### Material provided
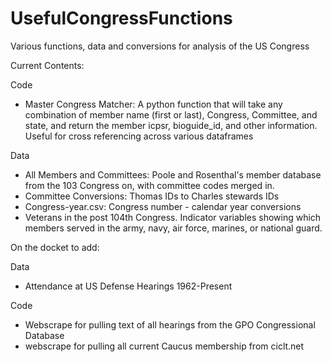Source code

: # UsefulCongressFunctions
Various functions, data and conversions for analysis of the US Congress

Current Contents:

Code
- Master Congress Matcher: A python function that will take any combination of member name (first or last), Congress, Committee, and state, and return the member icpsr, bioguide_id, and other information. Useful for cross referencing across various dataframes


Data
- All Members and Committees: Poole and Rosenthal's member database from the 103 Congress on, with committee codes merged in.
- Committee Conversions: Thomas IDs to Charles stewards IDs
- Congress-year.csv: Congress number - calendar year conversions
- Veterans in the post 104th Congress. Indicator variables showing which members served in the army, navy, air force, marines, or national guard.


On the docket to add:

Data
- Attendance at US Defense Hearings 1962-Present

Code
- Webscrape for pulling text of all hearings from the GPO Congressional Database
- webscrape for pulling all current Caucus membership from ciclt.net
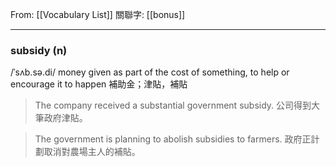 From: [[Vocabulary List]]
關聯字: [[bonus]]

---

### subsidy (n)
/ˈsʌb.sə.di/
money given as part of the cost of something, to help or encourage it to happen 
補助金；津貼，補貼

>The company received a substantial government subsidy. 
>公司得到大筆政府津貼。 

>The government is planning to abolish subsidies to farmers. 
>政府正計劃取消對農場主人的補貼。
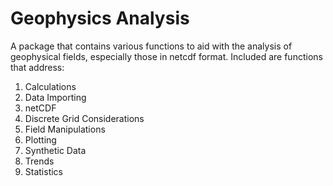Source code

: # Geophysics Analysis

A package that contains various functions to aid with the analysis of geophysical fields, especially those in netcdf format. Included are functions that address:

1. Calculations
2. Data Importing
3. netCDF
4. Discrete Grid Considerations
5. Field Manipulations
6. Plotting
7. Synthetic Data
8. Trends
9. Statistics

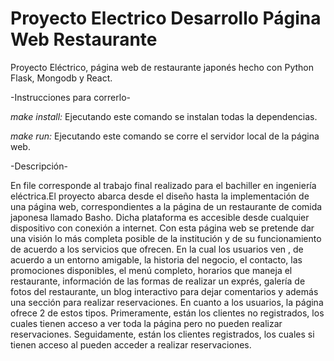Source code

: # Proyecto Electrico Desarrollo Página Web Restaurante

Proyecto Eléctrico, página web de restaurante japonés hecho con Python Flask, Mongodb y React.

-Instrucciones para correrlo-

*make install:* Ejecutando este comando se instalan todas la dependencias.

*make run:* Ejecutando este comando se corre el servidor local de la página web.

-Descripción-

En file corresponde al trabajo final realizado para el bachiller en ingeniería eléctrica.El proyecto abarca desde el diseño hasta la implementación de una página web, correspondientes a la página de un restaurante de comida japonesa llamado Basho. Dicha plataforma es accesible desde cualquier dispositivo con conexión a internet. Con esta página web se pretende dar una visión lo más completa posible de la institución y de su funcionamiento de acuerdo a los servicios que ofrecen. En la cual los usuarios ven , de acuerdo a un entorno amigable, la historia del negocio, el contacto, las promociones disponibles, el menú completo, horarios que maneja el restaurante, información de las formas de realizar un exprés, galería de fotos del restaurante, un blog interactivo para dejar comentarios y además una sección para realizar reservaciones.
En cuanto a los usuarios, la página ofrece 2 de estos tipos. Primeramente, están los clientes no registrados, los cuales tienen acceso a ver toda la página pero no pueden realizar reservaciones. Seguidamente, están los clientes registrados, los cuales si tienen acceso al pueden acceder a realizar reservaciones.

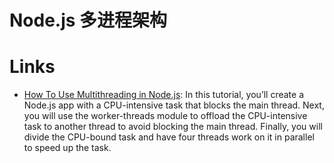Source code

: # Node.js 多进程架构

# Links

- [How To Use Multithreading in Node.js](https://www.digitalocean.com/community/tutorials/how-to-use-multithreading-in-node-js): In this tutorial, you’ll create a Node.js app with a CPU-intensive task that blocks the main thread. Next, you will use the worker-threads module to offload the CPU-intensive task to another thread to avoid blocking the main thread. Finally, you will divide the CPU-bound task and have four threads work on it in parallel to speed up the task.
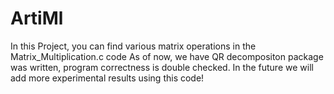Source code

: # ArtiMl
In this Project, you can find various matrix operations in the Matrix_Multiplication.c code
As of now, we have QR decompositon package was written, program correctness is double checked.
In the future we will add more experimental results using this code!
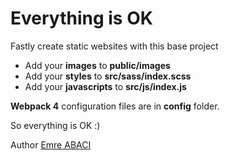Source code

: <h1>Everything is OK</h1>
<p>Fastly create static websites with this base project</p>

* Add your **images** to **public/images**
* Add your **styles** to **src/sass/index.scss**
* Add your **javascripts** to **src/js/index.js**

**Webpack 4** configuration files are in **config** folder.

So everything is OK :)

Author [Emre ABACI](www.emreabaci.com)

### What is expected
Your answer must be every record above, word for word, with no pictures.

### Answer space
Source code

: # UsefulCongressFunctions
Various functions, data and conversions for analysis of the US Congress

Current Contents:

Code
- Master Congress Matcher: A python function that will take any combination of member name (first or last), Congress, Committee, and state, and return the member icpsr, bioguide_id, and other information. Useful for cross referencing across various dataframes


Data
- All Members and Committees: Poole and Rosenthal's member database from the 103 Congress on, with committee codes merged in.
- Committee Conversions: Thomas IDs to Charles stewards IDs
- Congress-year.csv: Congress number - calendar year conversions
- Veterans in the post 104th Congress. Indicator variables showing which members served in the army, navy, air force, marines, or national guard.


On the docket to add:

Data
- Attendance at US Defense Hearings 1962-Present

Code
- Webscrape for pulling text of all hearings from the GPO Congressional Database
- webscrape for pulling all current Caucus membership from ciclt.net
 From: [[Vocabulary List]]
關聯字: [[bonus]]

---

### subsidy (n)
/ˈsʌb.sə.di/
money given as part of the cost of something, to help or encourage it to happen 
補助金；津貼，補貼

>The company received a substantial government subsidy. 
>公司得到大筆政府津貼。 

>The government is planning to abolish subsidies to farmers. 
>政府正計劃取消對農場主人的補貼。
Source code

: # Geophysics Analysis

A package that contains various functions to aid with the analysis of geophysical fields, especially those in netcdf format. Included are functions that address:

1. Calculations
2. Data Importing
3. netCDF
4. Discrete Grid Considerations
5. Field Manipulations
6. Plotting
7. Synthetic Data
8. Trends
9. Statistics

Source code

: # Proyecto Electrico Desarrollo Página Web Restaurante

Proyecto Eléctrico, página web de restaurante japonés hecho con Python Flask, Mongodb y React.

-Instrucciones para correrlo-

*make install:* Ejecutando este comando se instalan todas la dependencias.

*make run:* Ejecutando este comando se corre el servidor local de la página web.

-Descripción-

En file corresponde al trabajo final realizado para el bachiller en ingeniería eléctrica.El proyecto abarca desde el diseño hasta la implementación de una página web, correspondientes a la página de un restaurante de comida japonesa llamado Basho. Dicha plataforma es accesible desde cualquier dispositivo con conexión a internet. Con esta página web se pretende dar una visión lo más completa posible de la institución y de su funcionamiento de acuerdo a los servicios que ofrecen. En la cual los usuarios ven , de acuerdo a un entorno amigable, la historia del negocio, el contacto, las promociones disponibles, el menú completo, horarios que maneja el restaurante, información de las formas de realizar un exprés, galería de fotos del restaurante, un blog interactivo para dejar comentarios y además una sección para realizar reservaciones.
En cuanto a los usuarios, la página ofrece 2 de estos tipos. Primeramente, están los clientes no registrados, los cuales tienen acceso a ver toda la página pero no pueden realizar reservaciones. Seguidamente, están los clientes registrados, los cuales si tienen acceso al pueden acceder a realizar reservaciones.

Source code

: # Node.js 多进程架构

# Links

- [How To Use Multithreading in Node.js](https://www.digitalocean.com/community/tutorials/how-to-use-multithreading-in-node-js): In this tutorial, you’ll create a Node.js app with a CPU-intensive task that blocks the main thread. Next, you will use the worker-threads module to offload the CPU-intensive task to another thread to avoid blocking the main thread. Finally, you will divide the CPU-bound task and have four threads work on it in parallel to speed up the task.
Source code

: # ArtiMl
In this Project, you can find various matrix operations in the Matrix_Multiplication.c code
As of now, we have QR decompositon package was written, program correctness is double checked.
In the future we will add more experimental results using this code!
Source code

: <h1>Everything is OK</h1>
<p>Fastly create static websites with this base project</p>

* Add your **images** to **public/images**
* Add your **styles** to **src/sass/index.scss**
* Add your **javascripts** to **src/js/index.js**

**Webpack 4** configuration files are in **config** folder.

So everything is OK :)

Author [Emre ABACI](www.emreabaci.com)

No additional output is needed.